Neitzel leitet seine Forderung direkt aus der internationalen und nationalen Krisensituation ab. Er schreibt: „Schon lange nicht mehr hat die Bundeswehr die Öffentlichkeit so beschäftigt wie in diesen Tagen. Trump, Putin, der IS, Mali und dann noch Pfullendorf. Das ganze Themenspektrum ist betroffen: von der großen Strategie über Rüstungspannen, die heikle Frage nach der deutschen Rolle bei fehlgeleiteten Luftangriffen in Syrien bis hin zur Inneren Führung.“

In Kriegszeiten sei „die Generalität“, also „jene knapp 200 Spitzenbeamten der Besoldungsgruppen B 6 bis B 10“ schlicht die besseren Politiker, so Neitzel. „Journalisten und Wissenschaftler mögen mit historischem oder politischem Wissen die Konflikte dieser Zeit mehr oder minder intelligent kommentieren“, schreibt er. „Was aber wirklich in Syrien, im Irak oder in Mali vor sich geht, können militärische Experten viel besser beurteilen.“ Ihre Meinung sollte also „gehört werden, und zwar nicht nur im kleinen vertraulichen Zirkel, auch von der Gesellschaft, die diese Männer (und zwei Frauen) mit ihren Steuern schließlich bezahlt.“

Als Militärhistoriker weiß Neitzel genau, an welche düstere Tradition er mit seiner Forderung anknüpft. Die deutsche Generalität nahm im Kaiserreich und auch in der Weimarer Republik die Rolle eines Staats im Staate ein, der maßgeblich zur Errichtung eines autoritären Regimes und zum Aufstieg Hitlers beigetragen und jeden Widerstand im Inneren dagegen brutal unterdrückt hatte.

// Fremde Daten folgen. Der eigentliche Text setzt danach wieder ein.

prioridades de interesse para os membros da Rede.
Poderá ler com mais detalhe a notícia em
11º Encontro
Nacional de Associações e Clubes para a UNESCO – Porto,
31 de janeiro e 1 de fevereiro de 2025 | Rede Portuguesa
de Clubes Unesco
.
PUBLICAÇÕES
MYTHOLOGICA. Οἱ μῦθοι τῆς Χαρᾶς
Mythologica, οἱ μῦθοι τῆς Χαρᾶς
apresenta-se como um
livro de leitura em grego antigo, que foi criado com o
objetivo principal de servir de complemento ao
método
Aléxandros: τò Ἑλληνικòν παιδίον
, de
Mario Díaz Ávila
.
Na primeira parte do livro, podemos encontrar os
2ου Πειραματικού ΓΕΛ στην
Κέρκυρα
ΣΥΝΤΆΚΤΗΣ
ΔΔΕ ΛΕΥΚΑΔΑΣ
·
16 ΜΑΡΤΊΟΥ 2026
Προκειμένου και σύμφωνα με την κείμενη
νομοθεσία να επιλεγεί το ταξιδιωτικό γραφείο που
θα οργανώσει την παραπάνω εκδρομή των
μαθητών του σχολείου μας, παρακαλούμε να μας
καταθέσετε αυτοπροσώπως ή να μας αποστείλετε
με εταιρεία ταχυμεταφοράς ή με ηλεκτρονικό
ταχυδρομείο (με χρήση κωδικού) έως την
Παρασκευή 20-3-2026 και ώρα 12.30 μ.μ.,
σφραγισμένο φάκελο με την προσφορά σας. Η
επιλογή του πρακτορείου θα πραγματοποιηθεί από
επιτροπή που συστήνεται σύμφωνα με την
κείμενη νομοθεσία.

Nach den ungeheuerlichen Verbrechen der Obersten Heeresleitung (OHL) im Ersten Weltkrieg beteiligte sich General Ludendorff 1920 am Kapp-Putsch und spielte drei Jahre später eine führende Rolle bei Hitlers Marsch auf München. General Paul von Hindenburg wurde 1925 Reichspräsident und ernannte im Januar 1933 Hitler zum Reichskanzler.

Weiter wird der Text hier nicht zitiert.